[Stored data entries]
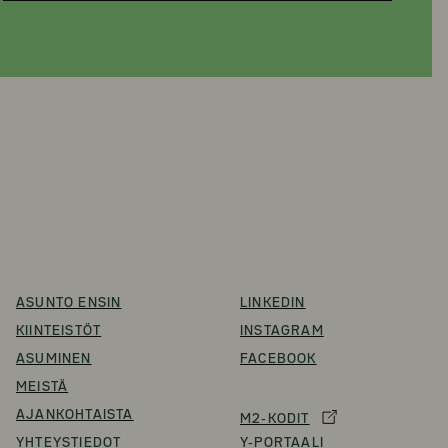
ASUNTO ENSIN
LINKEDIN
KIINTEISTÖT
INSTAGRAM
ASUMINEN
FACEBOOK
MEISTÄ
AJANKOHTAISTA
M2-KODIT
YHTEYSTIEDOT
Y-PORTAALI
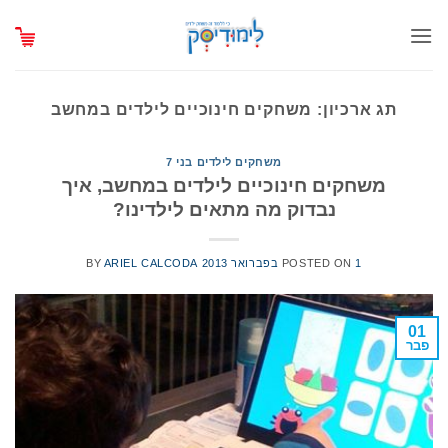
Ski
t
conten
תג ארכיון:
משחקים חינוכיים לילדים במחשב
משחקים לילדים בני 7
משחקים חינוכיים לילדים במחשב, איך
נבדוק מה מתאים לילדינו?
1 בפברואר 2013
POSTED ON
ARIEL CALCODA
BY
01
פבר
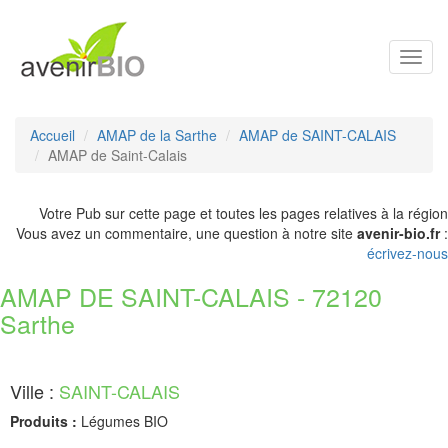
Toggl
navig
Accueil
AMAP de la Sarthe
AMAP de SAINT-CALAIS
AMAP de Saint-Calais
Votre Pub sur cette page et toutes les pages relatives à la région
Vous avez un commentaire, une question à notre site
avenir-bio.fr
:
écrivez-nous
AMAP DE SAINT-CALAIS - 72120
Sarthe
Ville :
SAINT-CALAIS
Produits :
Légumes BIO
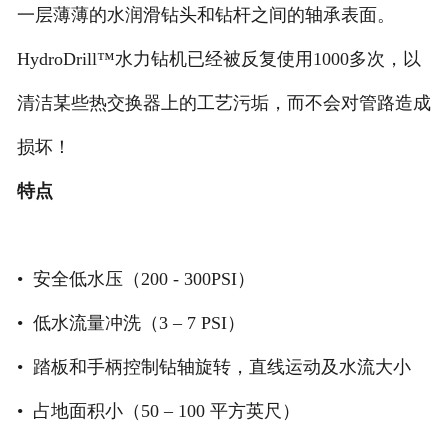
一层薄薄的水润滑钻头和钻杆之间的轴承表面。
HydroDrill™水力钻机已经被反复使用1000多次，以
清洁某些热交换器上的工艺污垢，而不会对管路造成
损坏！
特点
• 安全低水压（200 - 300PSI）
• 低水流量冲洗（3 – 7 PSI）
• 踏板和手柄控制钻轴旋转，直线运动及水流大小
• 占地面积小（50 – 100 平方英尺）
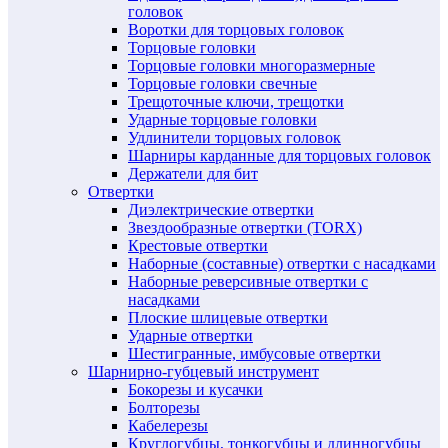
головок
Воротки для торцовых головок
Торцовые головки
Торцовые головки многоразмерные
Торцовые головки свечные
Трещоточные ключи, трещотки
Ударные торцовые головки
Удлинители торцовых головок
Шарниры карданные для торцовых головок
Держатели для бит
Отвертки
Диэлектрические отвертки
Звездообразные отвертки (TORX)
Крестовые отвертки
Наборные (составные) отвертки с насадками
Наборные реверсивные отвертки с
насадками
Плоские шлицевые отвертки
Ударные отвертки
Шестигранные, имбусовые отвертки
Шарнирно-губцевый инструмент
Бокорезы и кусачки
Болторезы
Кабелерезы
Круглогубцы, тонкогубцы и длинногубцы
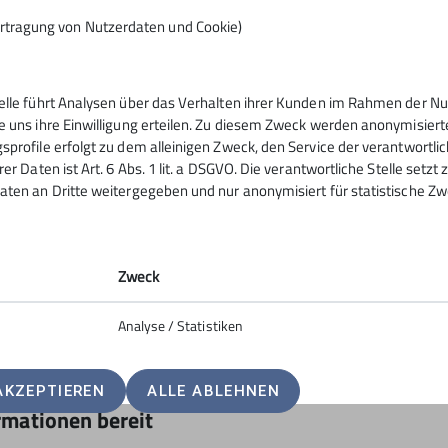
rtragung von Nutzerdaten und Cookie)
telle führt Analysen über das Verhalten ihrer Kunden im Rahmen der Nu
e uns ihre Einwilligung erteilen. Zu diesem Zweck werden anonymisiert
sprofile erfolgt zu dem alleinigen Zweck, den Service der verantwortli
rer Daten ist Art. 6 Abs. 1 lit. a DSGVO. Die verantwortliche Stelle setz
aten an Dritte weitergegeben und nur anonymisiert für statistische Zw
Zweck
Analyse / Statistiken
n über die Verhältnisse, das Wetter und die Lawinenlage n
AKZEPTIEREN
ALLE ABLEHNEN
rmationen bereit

- _AIM OF THE EXERCISE_: Bring together each line above where the string "AMAP" turns up.

- _RESPONSE TO THE TASK_:
AMAP de la Sarthe
AMAP de SAINT-CALAIS
AMAP de Saint-Calais
AMAP DE SAINT-CALAIS - 72120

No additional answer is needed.